== TASK INPUT

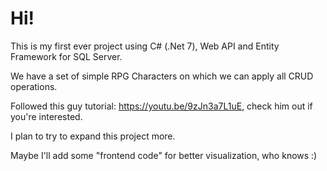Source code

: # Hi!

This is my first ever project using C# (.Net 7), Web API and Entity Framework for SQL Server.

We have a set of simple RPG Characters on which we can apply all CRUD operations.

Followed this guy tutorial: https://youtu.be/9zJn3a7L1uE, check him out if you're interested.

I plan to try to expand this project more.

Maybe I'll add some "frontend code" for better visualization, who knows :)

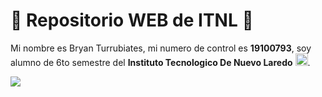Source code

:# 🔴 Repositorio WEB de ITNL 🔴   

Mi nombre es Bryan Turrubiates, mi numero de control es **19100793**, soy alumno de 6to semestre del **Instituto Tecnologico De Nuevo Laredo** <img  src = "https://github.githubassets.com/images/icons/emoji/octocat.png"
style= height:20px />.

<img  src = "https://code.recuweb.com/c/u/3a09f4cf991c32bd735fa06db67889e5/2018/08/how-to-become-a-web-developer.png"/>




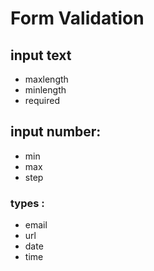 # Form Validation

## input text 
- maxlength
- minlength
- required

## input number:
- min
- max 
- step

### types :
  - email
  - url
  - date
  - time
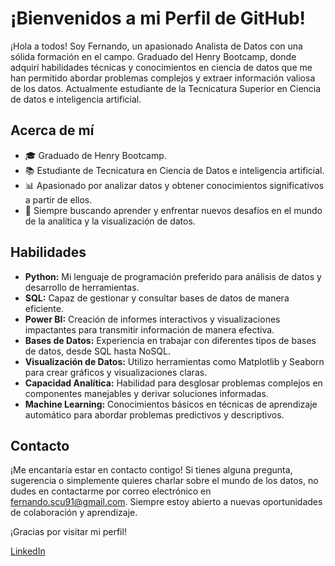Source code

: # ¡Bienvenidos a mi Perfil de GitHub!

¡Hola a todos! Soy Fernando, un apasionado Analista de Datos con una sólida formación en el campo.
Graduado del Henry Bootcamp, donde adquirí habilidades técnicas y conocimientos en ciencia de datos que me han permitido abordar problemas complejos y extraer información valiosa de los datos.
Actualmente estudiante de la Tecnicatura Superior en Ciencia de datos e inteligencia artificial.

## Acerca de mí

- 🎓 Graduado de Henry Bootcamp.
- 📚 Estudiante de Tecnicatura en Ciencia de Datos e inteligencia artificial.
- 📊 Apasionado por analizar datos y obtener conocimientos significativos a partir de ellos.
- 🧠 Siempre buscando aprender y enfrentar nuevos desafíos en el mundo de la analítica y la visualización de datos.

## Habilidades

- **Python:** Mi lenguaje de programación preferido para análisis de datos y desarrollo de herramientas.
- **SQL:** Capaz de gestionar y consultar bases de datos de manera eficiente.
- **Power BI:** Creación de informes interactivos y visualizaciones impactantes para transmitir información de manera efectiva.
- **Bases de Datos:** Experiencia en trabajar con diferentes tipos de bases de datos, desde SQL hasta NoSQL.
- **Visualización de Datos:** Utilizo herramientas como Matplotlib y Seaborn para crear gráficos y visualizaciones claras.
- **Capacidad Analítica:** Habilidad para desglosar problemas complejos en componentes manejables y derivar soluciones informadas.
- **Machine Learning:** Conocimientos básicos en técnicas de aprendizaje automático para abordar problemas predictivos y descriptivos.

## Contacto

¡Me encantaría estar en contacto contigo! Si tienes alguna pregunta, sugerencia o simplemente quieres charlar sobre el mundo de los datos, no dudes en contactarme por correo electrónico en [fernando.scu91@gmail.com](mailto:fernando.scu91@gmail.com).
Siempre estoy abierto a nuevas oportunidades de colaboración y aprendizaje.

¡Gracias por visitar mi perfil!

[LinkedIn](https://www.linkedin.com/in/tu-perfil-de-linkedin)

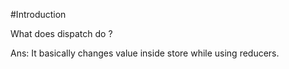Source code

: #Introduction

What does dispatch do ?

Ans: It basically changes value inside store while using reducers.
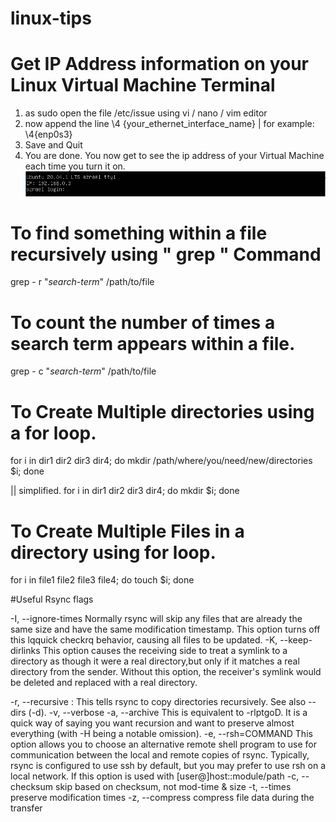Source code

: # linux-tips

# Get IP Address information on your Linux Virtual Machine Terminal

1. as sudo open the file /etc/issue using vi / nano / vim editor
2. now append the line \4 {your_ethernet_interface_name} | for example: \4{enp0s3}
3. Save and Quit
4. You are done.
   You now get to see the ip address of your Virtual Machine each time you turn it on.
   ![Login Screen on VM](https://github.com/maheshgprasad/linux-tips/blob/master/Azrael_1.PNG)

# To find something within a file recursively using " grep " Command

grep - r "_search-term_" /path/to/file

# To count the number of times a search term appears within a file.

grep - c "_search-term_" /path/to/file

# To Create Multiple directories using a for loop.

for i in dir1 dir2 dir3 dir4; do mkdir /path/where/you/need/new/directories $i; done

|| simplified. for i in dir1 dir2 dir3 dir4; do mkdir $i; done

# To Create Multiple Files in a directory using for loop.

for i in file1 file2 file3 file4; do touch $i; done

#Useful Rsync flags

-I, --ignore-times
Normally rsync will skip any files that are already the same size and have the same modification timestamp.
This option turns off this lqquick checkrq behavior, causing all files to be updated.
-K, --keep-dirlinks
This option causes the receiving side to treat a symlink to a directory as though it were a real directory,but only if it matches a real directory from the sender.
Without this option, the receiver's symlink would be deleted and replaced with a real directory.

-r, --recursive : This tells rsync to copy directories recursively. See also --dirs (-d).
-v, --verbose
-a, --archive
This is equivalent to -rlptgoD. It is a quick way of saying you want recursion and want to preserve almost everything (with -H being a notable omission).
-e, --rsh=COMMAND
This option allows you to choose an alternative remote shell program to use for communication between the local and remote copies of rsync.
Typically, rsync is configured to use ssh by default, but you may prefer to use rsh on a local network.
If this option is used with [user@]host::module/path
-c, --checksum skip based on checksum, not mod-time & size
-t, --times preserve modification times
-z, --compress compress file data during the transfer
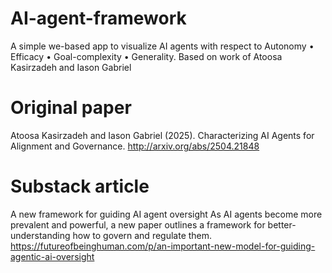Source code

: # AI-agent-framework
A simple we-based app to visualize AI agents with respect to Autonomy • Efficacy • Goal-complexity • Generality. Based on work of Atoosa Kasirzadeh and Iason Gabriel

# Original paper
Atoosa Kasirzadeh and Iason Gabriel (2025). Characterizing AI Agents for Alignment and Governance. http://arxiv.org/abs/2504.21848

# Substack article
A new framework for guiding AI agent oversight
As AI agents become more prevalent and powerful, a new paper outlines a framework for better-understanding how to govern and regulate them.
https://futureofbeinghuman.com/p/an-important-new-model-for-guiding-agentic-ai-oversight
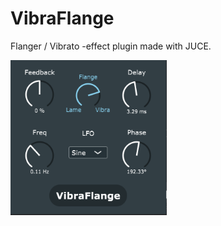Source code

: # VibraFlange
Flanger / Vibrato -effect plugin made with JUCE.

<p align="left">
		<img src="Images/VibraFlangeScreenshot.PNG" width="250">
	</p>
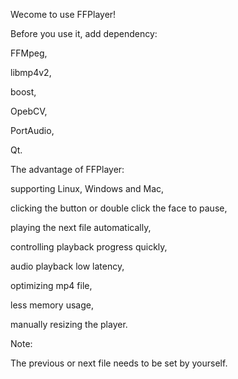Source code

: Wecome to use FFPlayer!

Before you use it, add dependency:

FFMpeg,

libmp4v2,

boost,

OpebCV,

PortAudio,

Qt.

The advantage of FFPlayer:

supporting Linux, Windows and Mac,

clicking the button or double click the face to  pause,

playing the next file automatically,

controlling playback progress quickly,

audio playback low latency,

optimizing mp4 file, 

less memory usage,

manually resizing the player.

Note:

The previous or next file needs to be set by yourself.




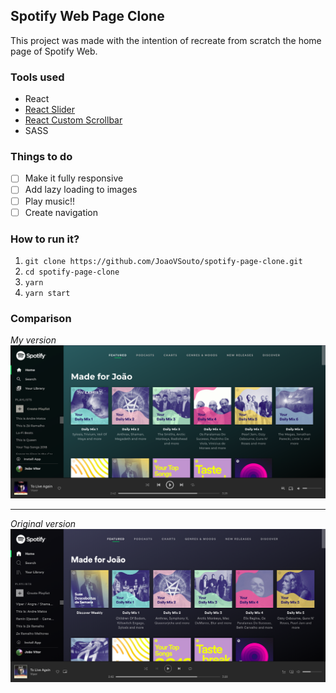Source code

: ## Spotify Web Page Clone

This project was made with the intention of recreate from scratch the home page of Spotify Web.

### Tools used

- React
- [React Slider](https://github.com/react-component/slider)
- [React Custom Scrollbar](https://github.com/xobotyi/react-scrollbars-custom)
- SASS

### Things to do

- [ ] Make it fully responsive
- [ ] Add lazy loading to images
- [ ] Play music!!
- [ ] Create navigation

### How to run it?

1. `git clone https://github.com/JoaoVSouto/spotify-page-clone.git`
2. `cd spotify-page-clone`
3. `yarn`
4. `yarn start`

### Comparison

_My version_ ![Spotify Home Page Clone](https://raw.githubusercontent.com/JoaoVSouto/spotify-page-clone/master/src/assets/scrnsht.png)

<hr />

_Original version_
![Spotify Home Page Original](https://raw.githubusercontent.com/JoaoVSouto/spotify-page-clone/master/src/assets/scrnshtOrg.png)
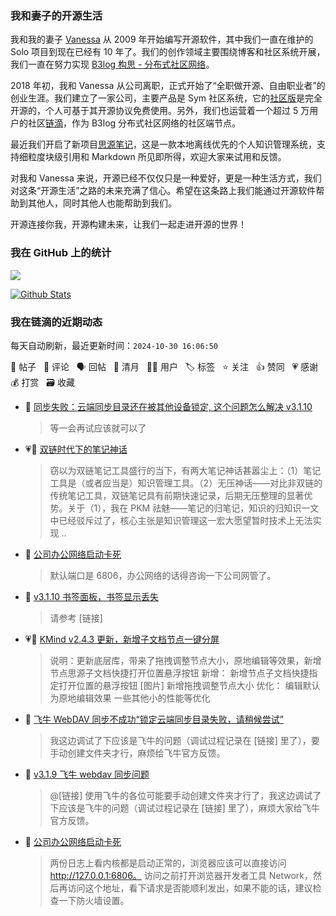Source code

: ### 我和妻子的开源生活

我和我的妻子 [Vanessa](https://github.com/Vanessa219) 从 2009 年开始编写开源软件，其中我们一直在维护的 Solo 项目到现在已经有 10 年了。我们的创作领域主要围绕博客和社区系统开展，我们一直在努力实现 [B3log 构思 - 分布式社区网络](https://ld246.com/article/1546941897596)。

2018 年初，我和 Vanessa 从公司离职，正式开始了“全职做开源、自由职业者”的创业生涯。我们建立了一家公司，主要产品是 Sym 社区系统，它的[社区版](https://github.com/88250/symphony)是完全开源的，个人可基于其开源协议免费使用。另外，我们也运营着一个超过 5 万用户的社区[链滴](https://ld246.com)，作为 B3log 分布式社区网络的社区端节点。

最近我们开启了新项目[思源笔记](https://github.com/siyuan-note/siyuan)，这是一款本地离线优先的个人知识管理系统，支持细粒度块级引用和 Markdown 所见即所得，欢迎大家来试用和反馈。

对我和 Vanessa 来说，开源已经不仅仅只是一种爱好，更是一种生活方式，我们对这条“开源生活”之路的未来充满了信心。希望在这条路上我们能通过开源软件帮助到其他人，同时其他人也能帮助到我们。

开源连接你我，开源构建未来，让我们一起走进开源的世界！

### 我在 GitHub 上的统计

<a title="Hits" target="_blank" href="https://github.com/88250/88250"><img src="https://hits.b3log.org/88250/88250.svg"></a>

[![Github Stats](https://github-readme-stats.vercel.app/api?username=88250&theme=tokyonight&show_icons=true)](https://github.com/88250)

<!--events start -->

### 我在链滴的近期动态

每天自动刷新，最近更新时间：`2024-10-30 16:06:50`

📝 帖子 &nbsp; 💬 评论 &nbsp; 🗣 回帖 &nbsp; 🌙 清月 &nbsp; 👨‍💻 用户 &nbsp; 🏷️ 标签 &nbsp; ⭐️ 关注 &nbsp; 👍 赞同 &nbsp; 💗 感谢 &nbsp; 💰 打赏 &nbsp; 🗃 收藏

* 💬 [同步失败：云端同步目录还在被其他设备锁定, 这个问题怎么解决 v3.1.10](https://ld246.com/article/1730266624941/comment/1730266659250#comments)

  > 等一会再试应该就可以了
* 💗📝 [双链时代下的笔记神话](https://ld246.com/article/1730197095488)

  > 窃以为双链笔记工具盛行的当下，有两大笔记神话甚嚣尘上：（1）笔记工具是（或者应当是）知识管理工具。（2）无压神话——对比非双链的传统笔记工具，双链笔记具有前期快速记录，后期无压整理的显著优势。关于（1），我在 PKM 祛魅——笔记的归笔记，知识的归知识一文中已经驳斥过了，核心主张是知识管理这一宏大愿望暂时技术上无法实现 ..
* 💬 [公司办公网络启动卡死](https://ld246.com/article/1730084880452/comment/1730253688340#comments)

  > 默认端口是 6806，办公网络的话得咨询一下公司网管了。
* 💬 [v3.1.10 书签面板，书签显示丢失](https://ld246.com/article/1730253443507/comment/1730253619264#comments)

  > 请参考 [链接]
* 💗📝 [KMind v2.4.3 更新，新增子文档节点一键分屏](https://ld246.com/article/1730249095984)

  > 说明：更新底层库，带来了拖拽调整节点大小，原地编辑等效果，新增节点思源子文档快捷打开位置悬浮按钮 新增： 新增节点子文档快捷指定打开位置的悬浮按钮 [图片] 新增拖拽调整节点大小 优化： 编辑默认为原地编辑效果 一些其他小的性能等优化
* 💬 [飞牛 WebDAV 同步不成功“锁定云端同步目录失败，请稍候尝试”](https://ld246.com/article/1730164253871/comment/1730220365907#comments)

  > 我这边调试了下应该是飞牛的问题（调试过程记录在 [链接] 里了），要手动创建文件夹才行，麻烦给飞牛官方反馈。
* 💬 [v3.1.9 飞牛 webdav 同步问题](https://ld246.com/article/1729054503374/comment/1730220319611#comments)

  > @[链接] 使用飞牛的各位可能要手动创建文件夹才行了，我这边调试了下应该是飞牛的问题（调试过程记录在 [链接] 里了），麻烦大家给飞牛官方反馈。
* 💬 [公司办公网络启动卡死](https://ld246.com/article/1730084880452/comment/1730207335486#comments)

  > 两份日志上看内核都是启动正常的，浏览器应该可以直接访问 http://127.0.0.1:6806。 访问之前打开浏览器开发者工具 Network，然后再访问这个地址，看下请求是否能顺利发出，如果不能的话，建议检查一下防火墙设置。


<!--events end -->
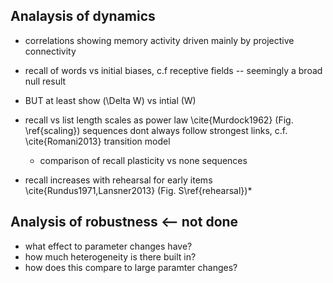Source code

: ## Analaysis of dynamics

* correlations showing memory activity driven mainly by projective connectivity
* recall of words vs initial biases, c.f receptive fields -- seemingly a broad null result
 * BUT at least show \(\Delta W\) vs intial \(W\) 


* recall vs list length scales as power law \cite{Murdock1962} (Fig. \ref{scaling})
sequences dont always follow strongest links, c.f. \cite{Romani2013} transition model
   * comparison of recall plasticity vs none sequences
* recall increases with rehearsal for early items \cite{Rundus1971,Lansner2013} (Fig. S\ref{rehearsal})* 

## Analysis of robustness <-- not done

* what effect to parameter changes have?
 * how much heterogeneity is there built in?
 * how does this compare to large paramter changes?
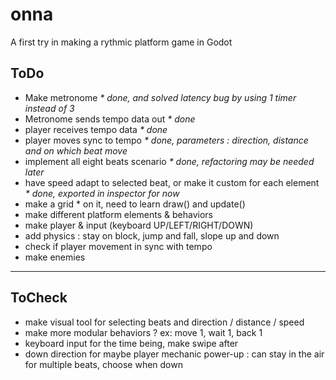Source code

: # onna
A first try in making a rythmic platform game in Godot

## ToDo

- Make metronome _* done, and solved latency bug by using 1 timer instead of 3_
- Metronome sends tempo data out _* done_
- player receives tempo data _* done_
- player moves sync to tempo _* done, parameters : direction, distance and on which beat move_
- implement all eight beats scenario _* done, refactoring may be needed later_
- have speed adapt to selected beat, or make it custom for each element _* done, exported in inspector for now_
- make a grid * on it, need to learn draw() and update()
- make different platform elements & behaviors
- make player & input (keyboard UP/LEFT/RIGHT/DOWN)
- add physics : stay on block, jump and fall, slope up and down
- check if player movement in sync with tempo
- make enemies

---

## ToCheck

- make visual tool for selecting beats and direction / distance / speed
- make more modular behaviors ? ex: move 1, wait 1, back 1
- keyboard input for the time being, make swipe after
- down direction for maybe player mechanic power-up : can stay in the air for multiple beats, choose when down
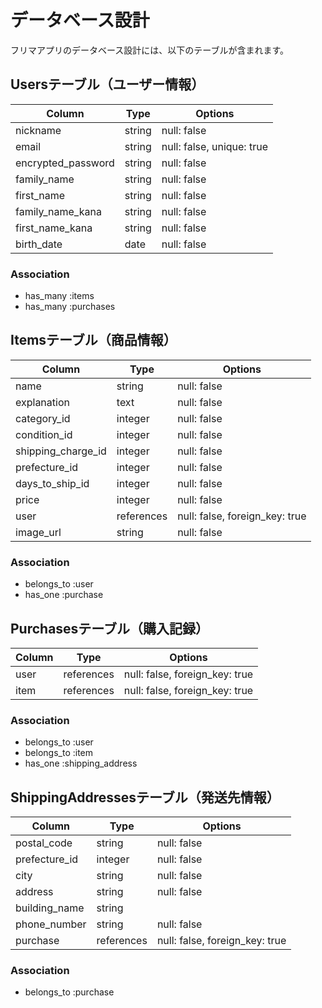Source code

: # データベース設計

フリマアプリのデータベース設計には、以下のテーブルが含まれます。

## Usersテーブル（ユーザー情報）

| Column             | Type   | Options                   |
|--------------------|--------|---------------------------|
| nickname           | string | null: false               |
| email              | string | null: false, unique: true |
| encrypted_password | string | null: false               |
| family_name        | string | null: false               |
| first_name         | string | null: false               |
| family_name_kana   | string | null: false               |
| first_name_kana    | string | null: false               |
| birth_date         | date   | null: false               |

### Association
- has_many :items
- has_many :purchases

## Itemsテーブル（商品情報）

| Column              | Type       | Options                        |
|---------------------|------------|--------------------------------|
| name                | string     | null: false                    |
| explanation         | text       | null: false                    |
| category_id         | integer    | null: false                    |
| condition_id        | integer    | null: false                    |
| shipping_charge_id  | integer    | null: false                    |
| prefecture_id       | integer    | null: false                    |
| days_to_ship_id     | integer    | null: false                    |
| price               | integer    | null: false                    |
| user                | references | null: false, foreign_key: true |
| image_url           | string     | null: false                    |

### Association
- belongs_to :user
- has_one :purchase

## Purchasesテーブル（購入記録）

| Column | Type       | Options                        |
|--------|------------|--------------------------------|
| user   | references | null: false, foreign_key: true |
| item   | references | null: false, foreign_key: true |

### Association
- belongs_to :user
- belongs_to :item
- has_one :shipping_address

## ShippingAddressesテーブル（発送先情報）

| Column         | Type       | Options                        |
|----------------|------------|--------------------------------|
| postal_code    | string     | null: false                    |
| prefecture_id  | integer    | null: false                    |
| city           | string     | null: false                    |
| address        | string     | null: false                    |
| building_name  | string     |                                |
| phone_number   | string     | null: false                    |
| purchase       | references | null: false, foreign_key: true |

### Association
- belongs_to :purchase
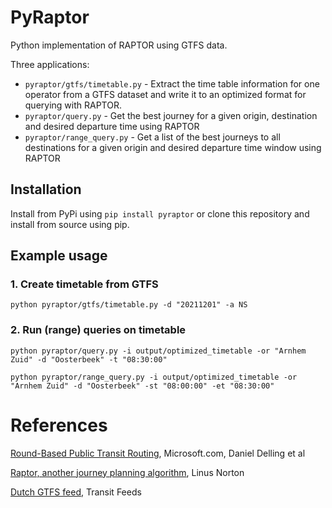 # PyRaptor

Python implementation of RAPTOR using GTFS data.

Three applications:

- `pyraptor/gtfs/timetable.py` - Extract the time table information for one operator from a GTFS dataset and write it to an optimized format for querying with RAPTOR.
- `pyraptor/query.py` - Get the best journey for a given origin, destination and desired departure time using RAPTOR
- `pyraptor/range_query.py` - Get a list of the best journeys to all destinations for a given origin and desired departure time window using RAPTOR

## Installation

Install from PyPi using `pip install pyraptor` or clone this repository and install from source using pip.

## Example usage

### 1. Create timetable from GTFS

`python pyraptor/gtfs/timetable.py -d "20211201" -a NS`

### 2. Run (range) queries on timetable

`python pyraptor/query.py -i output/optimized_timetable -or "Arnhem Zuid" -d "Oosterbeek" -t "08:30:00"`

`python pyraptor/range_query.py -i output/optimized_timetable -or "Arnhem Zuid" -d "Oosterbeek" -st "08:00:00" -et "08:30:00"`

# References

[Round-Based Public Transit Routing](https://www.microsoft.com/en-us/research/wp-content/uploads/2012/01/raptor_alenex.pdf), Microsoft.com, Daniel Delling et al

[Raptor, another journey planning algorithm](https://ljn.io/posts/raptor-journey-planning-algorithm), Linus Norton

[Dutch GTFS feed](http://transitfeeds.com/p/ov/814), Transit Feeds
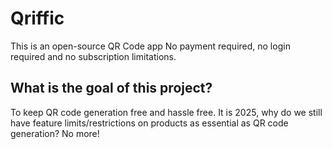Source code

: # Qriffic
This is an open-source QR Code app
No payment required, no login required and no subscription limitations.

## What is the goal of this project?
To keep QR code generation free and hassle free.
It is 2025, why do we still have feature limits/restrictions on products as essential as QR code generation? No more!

====

ABOUT THIS EXERCISE: What belongs in the answer is each line above from the line with "<!--events end -->" to the line with "- implement all", inclusive, reproduced exactly and free of pictures.

COMPLETED EXERCISE:
<!--events end -->
Source code

: ## Analaysis of dynamics

* correlations showing memory activity driven mainly by projective connectivity
* recall of words vs initial biases, c.f receptive fields -- seemingly a broad null result
 * BUT at least show \(\Delta W\) vs intial \(W\) 


* recall vs list length scales as power law \cite{Murdock1962} (Fig. \ref{scaling})
sequences dont always follow strongest links, c.f. \cite{Romani2013} transition model
   * comparison of recall plasticity vs none sequences
* recall increases with rehearsal for early items \cite{Rundus1971,Lansner2013} (Fig. S\ref{rehearsal})* 

## Analysis of robustness <-- not done

* what effect to parameter changes have?
 * how much heterogeneity is there built in?
 * how does this compare to large paramter changes?
Source code

: # onna
A first try in making a rythmic platform game in Godot

## ToDo

- Make metronome _* done, and solved latency bug by using 1 timer instead of 3_
- Metronome sends tempo data out _* done_
- player receives tempo data _* done_
- player moves sync to tempo _* done, parameters : direction, distance and on which beat move_
- implement all eight beats scenario _* done, refactoring may be needed later_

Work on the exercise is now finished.